A steam generator (aka nuclear steam raising plant ('NSRP')) is a heat exchanger used to convert water into steam from heat produced in a nuclear reactor core. It is used in pressurized water reactors (PWRs), between the primary and secondary coolant loops. It is also used in liquid metal cooled reactors (LMRs), pressurized heavy-water reactors (PHWRs), and gas-cooled reactors (GCRs).

In typical PWR designs, the primary coolant is high-purity water, kept under high pressure so it cannot boil. This primary coolant is pumped through the reactor core where it absorbs heat from the fuel rods. It then passes through the steam generator, where it transfers its heat (via conduction through metal) to lower-pressure water which is allowed to boil.

==Purpose==
Unlike PWRs, boiling water reactors (BWRs) do not use steam generators. The primary coolant is allowed to boil directly in the reactor core, and the steam is simply passed through a steam turbine. While theoretically simple, this has a downside for maintenance. While passing through the core, primary coolant water is subjected to high neutron flux. This activates oxygen and dissolved nitrogen in the water. The major reaction is: an atom of oxygen-16 absorbs 1 neutron and emits 1 proton, becoming nitrogen-16. Nitrogen-16 has a 7-second half-life and produces a gamma ray when it decays back to oxygen-16. The 7-second half-life is long enough for the water to circulate out of the reactor. In a BWR, this means that the water may be in the steam turbine when it releases its gamma rays. Although no long-lived radioisotopes are produced by this reaction, the gamma radiation means that humans cannot be present in a BWR's turbine hall during reactor operation and for a short time afterwards.

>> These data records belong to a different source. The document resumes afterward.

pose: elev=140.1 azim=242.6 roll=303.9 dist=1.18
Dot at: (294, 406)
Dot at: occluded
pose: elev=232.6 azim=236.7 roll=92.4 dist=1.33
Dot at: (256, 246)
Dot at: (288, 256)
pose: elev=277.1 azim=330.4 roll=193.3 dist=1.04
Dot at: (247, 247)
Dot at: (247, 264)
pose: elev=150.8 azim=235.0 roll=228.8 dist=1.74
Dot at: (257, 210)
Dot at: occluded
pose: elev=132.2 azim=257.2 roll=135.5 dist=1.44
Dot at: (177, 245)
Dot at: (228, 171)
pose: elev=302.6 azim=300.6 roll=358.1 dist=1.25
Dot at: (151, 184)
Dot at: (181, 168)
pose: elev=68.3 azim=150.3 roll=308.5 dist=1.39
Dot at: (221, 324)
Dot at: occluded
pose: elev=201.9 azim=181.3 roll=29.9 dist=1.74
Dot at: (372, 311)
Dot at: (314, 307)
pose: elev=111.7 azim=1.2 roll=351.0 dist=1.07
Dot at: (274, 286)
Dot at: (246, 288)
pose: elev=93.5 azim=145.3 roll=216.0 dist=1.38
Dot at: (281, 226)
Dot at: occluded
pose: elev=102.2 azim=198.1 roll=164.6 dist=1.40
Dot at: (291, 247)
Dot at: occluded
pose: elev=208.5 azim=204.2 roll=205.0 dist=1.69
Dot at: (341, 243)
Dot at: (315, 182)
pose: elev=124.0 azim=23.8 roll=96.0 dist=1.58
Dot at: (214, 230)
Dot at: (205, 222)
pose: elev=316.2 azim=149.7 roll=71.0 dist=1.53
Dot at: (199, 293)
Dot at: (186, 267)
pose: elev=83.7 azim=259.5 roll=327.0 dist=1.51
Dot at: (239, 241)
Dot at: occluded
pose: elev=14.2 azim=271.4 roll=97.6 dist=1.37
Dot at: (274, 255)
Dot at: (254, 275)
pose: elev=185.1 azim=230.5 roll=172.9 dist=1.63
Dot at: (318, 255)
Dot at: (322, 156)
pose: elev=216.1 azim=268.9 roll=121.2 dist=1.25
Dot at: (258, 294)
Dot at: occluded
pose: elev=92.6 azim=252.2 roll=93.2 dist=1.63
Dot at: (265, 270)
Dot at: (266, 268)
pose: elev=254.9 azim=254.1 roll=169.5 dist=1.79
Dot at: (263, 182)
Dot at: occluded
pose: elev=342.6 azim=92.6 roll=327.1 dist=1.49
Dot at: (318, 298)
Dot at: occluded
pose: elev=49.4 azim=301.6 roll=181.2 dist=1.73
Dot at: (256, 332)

By contrast, in a PWR, the steam generator separates the activated primary coolant water from the secondary coolant which passes through the steam turbine. Thus, humans can freely access a PWR's turbines and other steam plant components during operation. This reduces maintenance cost and improves up-time.

==Description==

Vertical recirculating-type steam generator (typical of Westinghouse and Combustion Engineering-designed reactors) and components.

In commercial power plants, there are two to four steam generators per reactor; each steam generator can measure up to 70 ft in height and weigh as much as 800 tons. Each steam generator can contain anywhere from 3,000 to 16,000 tubes, each about .75 in in diameter. The coolant (treated water), which is maintained at high pressure to prevent boiling, is pumped through the nuclear reactor core. Heat transfer takes place between the reactor core and the circulating water and the coolant is then pumped through the primary tube side of the steam generator by coolant pumps before returning to the reactor core. This is referred to as the primary loop.

That water flowing through the steam generator boils water on the shell side (which is kept at a lower pressure than the primary side) to produce steam. This is referred to as the secondary loop. The secondary-side steam is delivered to the turbines to make electricity. The steam is subsequently condensed via cooled water from a tertiary loop and returned to the steam generator to be heated once again. The tertiary cooling water may be recirculated to cooling towers where it sheds waste heat before returning to condense more steam. Once-through tertiary cooling may otherwise be provided by a river, lake, or ocean. This primary, secondary, tertiary cooling scheme is the basis of the pressurized water reactor, which is the most common nuclear power plant design worldwide.

In other types of reactors, such as the pressurised heavy water reactors of the CANDU design, the primary fluid is heavy water. Liquid metal cooled reactors such as the Russian BN-600 reactor use a liquid metal, such as sodium, as the primary coolant. These also use heat exchangers between primary metal coolant and the secondary water coolant, and thus their secondary and tertiary cooling is similar to a PWR.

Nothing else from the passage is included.